Reputation: 187
I am currently developing a Rails application which takes a long list of links as input, scrapes them using a background worker (Resque), then serves the results to the user. However, in some cases, there are numerous URLs and I would like to be able to make multiple requests in parallel / concurrency such that it would take much less time, rather than waiting for one request to complete to a page, scraping it, and moving on to the next one.
Is there a way to do this in heroku/rails? Where might I find more information?
I've come across resque-pool but I'm not sure whether it would solve this issue and/or how to implement. I've also read about using different types of servers to run rails in order to make concurrency possible, but don't know how to modify my current situation to take advantage of this.
Any help would be greatly appreciated.
Upvotes: 0
Views: 1732
Reputation: 169
Adding these two lines to your code will also let you wait until the last job is complete before proceeding:
sleep(0.2) until Sidekiq::Queue.new.size > 0 || Sidekiq::Workers.new.size > 0
sleep(0.5) until Sidekiq::Workers.new.size == 0 && Sidekiq::Queue.new.size == 0
Upvotes: 0
Reputation: 425
Don't use Resque
. Use Sidekiq
instead.
Resque
runs in a single-threaded process, meaning the workers run synchronously, while Sidekiq
runs in a multithreaded process, meaning the workers run asynchronously/simutaneously in different threads.
Make sure you assign a URL to scrape per worker. It's no use if one worker scrape multiple URLs.

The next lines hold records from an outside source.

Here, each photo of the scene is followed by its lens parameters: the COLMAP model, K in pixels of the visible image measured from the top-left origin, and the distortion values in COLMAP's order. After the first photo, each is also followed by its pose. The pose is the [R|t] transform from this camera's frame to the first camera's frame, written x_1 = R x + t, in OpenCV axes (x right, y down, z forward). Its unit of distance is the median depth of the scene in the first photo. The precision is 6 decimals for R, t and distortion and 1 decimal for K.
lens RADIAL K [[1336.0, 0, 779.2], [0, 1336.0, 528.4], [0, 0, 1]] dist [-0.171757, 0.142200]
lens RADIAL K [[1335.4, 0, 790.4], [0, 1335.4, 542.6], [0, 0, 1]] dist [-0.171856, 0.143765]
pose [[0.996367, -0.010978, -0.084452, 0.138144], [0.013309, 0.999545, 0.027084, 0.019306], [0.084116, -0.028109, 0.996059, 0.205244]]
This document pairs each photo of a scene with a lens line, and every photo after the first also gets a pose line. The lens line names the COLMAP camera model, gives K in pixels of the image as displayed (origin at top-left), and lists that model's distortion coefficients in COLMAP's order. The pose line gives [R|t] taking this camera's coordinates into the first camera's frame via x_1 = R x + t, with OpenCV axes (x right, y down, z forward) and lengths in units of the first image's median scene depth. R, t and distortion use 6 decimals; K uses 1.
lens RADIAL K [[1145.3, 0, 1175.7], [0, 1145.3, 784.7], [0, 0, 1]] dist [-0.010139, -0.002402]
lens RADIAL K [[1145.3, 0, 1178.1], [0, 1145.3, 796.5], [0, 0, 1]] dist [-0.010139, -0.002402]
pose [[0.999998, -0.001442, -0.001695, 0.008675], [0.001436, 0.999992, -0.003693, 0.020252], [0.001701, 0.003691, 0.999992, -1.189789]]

With Sidekiq, you can pass the link to a worker, e.g.
LINKS = [...]
LINKS.each do |link|
ScrapeWoker.perform_async(link)
end
The perform_async
doesn't actually execute the job right away. Instead, the link is just put in a queue in redis along with the worker class, and so on, and later (could be milliseconds later) workers are assigned to execute each job in queue in its own thread by running the perform
instance method in ScrapeWorker. Sidekiq
will make sure to retry again if exception occur during execution of a worker.
PS: You don't have pass a link to the worker. You can store the links to a table and then pass the id
s of the records to workers.
Upvotes: 1